• [RECORDS FOR THIS TASK]:
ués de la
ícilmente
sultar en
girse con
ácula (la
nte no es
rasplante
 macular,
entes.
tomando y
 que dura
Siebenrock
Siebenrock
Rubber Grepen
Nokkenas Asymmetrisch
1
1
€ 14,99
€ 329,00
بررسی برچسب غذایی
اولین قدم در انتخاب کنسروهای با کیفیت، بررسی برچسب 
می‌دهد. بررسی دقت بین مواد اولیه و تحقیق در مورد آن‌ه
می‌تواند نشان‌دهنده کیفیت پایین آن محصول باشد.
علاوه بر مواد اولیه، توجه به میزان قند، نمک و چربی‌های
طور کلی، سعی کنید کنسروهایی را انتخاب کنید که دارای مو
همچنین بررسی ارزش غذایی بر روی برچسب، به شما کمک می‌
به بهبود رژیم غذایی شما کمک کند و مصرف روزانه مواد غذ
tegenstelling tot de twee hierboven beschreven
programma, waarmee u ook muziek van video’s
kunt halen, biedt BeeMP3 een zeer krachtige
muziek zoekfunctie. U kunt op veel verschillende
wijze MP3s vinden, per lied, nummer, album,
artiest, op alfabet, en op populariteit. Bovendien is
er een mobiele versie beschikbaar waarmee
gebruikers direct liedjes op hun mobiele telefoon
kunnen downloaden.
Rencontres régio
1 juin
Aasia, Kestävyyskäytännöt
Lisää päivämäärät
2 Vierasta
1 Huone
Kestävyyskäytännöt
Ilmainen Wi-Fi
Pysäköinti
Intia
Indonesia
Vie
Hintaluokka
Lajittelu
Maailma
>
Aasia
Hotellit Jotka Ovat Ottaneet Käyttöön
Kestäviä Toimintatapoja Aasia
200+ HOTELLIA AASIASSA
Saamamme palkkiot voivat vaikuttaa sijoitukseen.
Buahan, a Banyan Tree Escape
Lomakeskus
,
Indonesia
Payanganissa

• [ABOUT THIS TASK]:
Return the listing. Match it exactly.

• [ANSWER BOX]:
ués de la
ícilmente
sultar en
girse con
ácula (la
nte no es
rasplante
 macular,
entes.
tomando y
 que dura
Siebenrock
Siebenrock
Rubber Grepen
Nokkenas Asymmetrisch
1
1
€ 14,99
€ 329,00
بررسی برچسب غذایی
اولین قدم در انتخاب کنسروهای با کیفیت، بررسی برچسب 
می‌دهد. بررسی دقت بین مواد اولیه و تحقیق در مورد آن‌ه
می‌تواند نشان‌دهنده کیفیت پایین آن محصول باشد.
علاوه بر مواد اولیه، توجه به میزان قند، نمک و چربی‌های
طور کلی، سعی کنید کنسروهایی را انتخاب کنید که دارای مو
همچنین بررسی ارزش غذایی بر روی برچسب، به شما کمک می‌
به بهبود رژیم غذایی شما کمک کند و مصرف روزانه مواد غذ
tegenstelling tot de twee hierboven beschreven
programma, waarmee u ook muziek van video’s
kunt halen, biedt BeeMP3 een zeer krachtige
muziek zoekfunctie. U kunt op veel verschillende
wijze MP3s vinden, per lied, nummer, album,
artiest, op alfabet, en op populariteit. Bovendien is
er een mobiele versie beschikbaar waarmee
gebruikers direct liedjes op hun mobiele telefoon
kunnen downloaden.
Rencontres régio
1 juin
Aasia, Kestävyyskäytännöt
Lisää päivämäärät
2 Vierasta
1 Huone
Kestävyyskäytännöt
Ilmainen Wi-Fi
Pysäköinti
Intia
Indonesia
Vie
Hintaluokka
Lajittelu
Maailma
>
Aasia
Hotellit Jotka Ovat Ottaneet Käyttöön
Kestäviä Toimintatapoja Aasia
200+ HOTELLIA AASIASSA
Saamamme palkkiot voivat vaikuttaa sijoitukseen.
Buahan, a Banyan Tree Escape
Lomakeskus
,
Indonesia
Payanganissa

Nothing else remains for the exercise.